The world’s longest serving death row inmate has been acquitted of a murder conviction from nearly 60 years ago.
Former boxer Iwao Hakamada was declared innocent on Thursday, September 25, after a court in Japan held a retrial for the murder of his then-boss and the man’s wife and two children. Hakamada, who was 30 when he was originally sentenced to death for the killing back in 1968, is now 88 and of delicate health, reports the Mirror.
He has been on death row for nearly six decades after his murder conviction. The retrial was decided 10 years ago following sufficient support and he was freed in 2014 following 56 years on death row.
Hakamada was pictured leaving the court in Shizuoka defiant alongside his 91-year-old sister Hideko.

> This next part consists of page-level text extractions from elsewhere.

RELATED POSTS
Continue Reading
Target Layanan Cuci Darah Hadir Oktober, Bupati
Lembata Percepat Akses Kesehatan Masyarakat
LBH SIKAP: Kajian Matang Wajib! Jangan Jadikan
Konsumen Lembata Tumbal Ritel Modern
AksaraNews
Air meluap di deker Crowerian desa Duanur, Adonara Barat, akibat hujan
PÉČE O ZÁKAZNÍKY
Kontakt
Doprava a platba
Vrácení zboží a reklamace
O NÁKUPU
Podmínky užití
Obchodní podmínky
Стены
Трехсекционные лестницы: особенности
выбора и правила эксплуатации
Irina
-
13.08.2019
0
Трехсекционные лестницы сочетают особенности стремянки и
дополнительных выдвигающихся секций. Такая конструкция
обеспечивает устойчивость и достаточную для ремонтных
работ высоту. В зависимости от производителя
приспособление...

The conviction was upheld by the highest court in Japan in 1980, but in March 2014 he was freed pending a retrial following new grounds that blood-stained clothes found in a tank of miso a year later which formed key prosecuting evidence had been planted. He is one of five death row inmates in Japan to have retrials ordered.

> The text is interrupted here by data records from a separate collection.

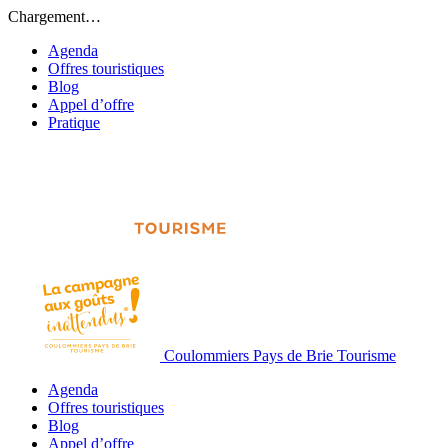
Chargement…
Agenda
Offres touristiques
Blog
Appel d’offre
Pratique
Coulommiers Pays de Brie Tourisme
Agenda
Offres touristiques
Blog
Appel d’offre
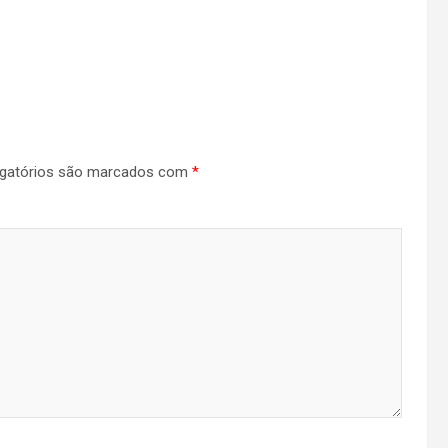
gatórios são marcados com
*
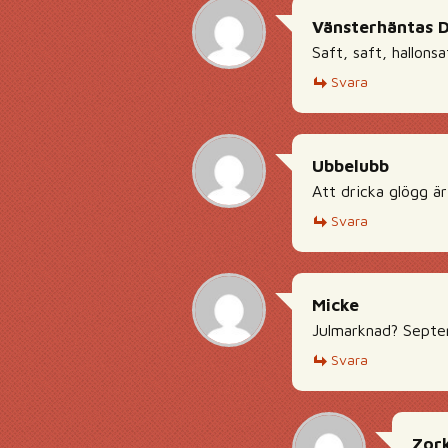
Vänsterhäntas 
Saft, saft, hallons
Svara
Ubbelubb
Att dricka glögg är
Svara
Micke
Julmarknad? Sept
Svara
Zork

Judge Koshi Kunii said on Thursday: “The court finds the defendant innocent.” Supporter Atsushi Zukeran, who attended court in support, said following the landmark decision that Hakamada’s case was “a painful reminder of how Japan’s criminal justice system must change”.
As of December, 2023, some 107 prisoners remained on death row in Japan, where they are given just a few hours’ notice before being hanged.